Extract
====
# How do I test whether means are equal when I have summary stats for 2 samples from one population and for 1 sample from a second? [duplicate]

I think this is a "meta-analysis" situation.

I've got 3 samples (from 3 studies); I've assumed that two are from population A (treatment A) and one is from population B (treatment B). I have the sample means, standard errors & sample sizes for each sample (and that's all). I want to test if the pop A mean equals the pop B mean.

I did t-tests for samples A1 vs B1 and A2 vs B1 and got p-values of like 0.6 and 0.3 respectively. What can I say about A vs B overall? How do I get an overall p-value for the null hypothesis $\mu_A = \mu_B$?

I can compute the sample mean of A1 union A2, by taking the weighted average of the two means. It would be nice if I just had the sample variance of A1 union A2, but I don't (I'd guess it's about equal to the sum of the A1 variance and A2 variance..).

[sorry I'm sure there's a bunch of answers to this on here and elsewhere, but I'm unable to identify/understand them]

• Formulas for the sample variance of $A_1 \cup A_2$ are given at stats.stackexchange.com/questions/43159. Does that solve your problem?
– whuber
Jun 22 '16 at 21:48
• Oh wow yes, you can just calculate the sample variance huh, thank you!
– xmq
Jun 22 '16 at 21:56
• Note that the linked thread seems to have the n-denominator version of variance. You'll presumably want the n-1 denominator version (which can be computed from it of course). If you can't see your way to it, the usual n-1-denominator version of combined variance is here (scroll down to the unequal-sample-size version which is lower down in the answer). You also need the combined mean (which is immediately under the variance formula). Jun 22 '16 at 22:57
• yes thank you! nice to have the full formula. i just plugged in $\sigma^2 = \frac{n-1}{n}s^2$ into the formula given in the duplicate question. So with mean/(n-1)-variance/sample sizes of $\mu_1, s_1^2, n_1$ and $\mu_2, s_2^2, n_2$, we can find the union variance $s_{12}^2$ from $$(n_1 + n_2 -1)s_{12}^2 + (n_1+n_2)\mu_{12}^2 = (n_1-1) s_1^2 + n_1 \mu_1^2 + (n_2-1) s_2^2 + n_2\mu_2^2$$, where the union mean is just sample-size-weighted average: $\mu_{12} = \frac{n_1\mu_1 + n_2\mu_2}{n_1+n_2}$.
– xmq
Jun 23 '16 at 9:41
====
Input records
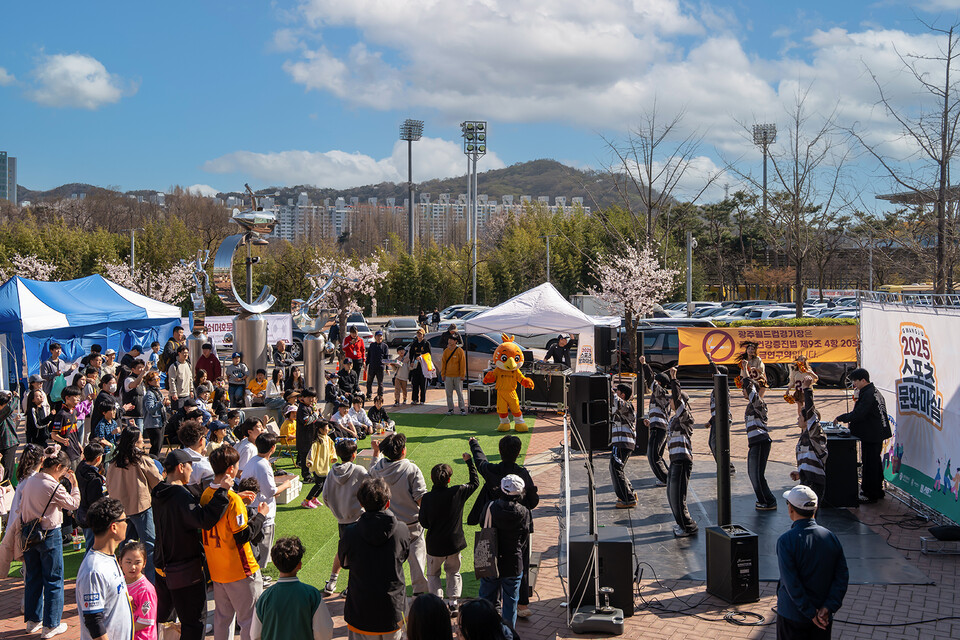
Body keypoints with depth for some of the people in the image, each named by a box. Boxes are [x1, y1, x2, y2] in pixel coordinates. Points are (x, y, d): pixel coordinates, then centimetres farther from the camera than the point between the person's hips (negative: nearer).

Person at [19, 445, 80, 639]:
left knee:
====
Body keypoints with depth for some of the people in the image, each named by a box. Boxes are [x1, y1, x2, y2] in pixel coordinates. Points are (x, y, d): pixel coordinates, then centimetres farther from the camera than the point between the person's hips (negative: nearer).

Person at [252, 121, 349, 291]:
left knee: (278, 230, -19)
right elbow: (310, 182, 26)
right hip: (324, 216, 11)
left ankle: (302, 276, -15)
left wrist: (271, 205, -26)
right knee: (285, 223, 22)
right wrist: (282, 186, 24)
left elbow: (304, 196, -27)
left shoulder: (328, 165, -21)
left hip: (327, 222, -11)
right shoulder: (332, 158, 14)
====
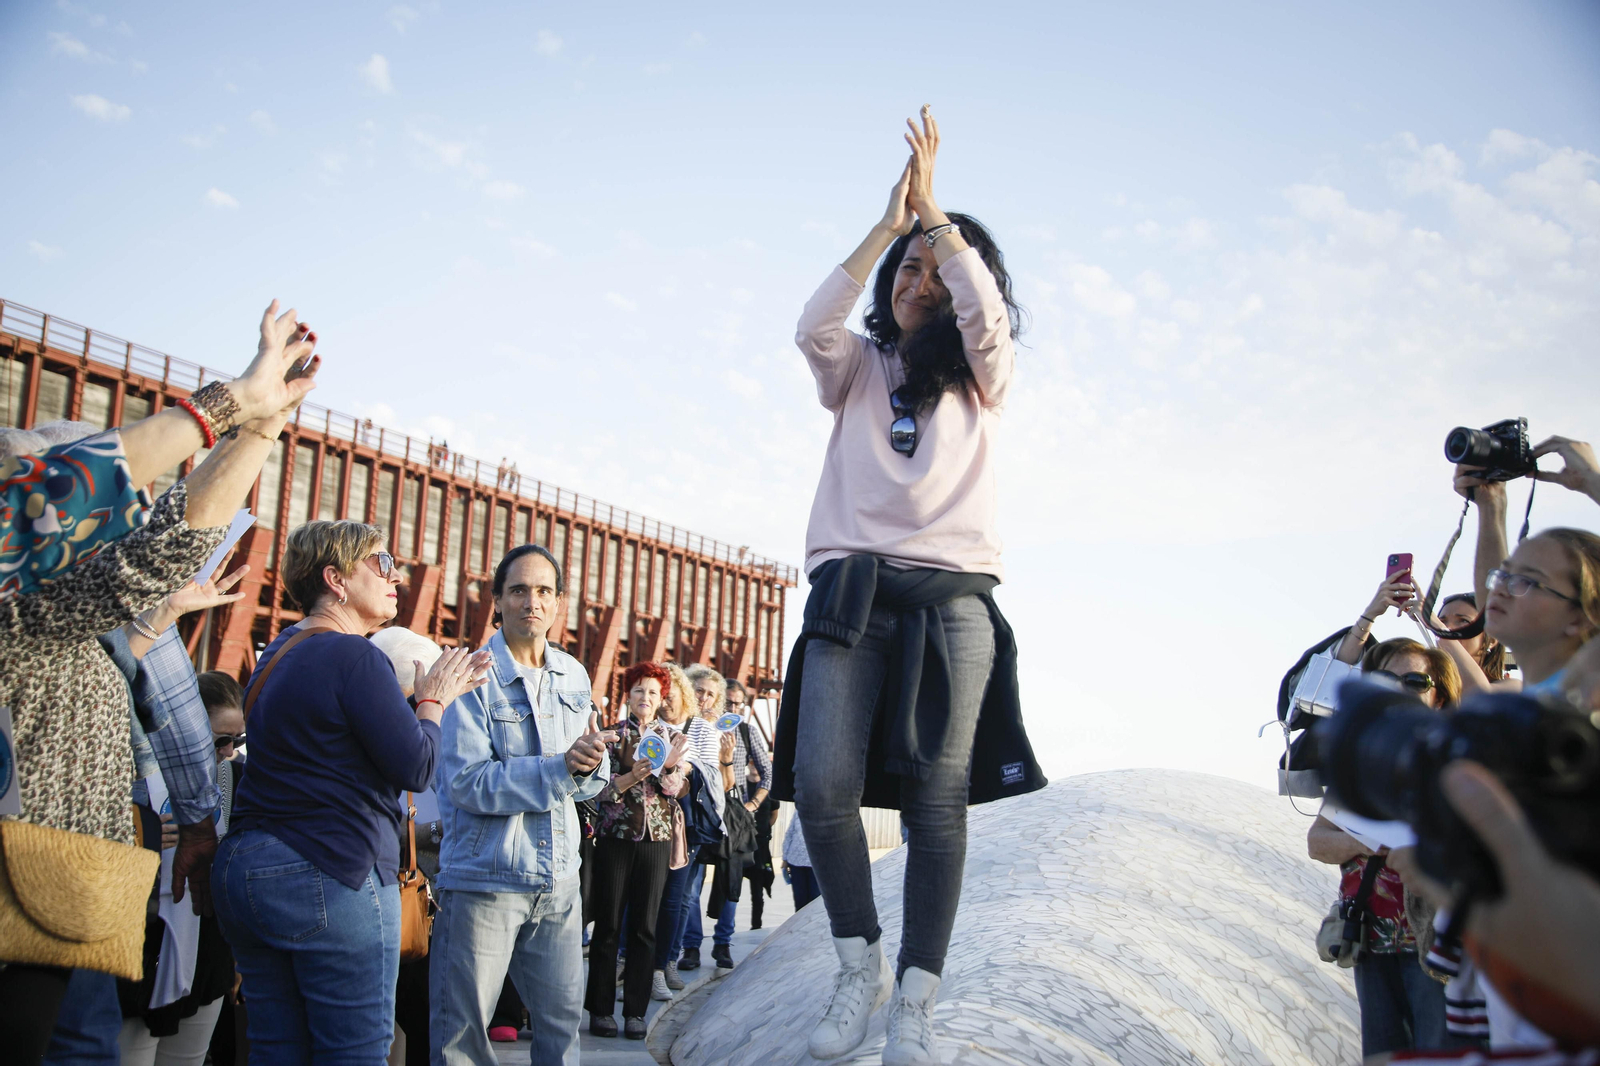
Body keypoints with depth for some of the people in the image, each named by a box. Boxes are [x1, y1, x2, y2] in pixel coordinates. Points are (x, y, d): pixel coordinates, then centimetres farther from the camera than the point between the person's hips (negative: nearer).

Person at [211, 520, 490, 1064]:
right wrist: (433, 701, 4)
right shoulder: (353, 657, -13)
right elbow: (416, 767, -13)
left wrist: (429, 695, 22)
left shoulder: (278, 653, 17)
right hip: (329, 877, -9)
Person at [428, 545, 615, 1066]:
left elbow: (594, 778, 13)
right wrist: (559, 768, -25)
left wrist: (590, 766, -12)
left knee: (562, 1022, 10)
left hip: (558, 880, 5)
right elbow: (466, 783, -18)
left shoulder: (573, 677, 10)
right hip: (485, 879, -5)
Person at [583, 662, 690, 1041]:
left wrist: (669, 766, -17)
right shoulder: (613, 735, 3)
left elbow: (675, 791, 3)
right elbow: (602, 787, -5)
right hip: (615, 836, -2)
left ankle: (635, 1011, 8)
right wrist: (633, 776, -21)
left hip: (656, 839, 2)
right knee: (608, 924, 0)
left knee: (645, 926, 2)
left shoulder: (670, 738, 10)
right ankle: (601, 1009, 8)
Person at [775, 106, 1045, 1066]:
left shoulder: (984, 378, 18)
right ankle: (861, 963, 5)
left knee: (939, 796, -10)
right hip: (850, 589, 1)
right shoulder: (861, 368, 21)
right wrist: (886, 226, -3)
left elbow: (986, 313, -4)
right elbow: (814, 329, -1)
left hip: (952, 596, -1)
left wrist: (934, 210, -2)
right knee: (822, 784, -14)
====
Instructions
#1 In the thread, what p-values did the t-tests for A1 vs B1 and A2 vs B1 give?
#2 Please filter the entries down to every line that contains the word "knee".
The thread and the entries have no connection to each other.

Solved problems
#1 About 0.6 and 0.3, respectively.

#2
left knee:
left knee: (278, 230, -19)
right knee: (285, 223, 22)
left knee: (562, 1022, 10)
right knee: (608, 924, 0)
left knee: (645, 926, 2)
left knee: (939, 796, -10)
right knee: (822, 784, -14)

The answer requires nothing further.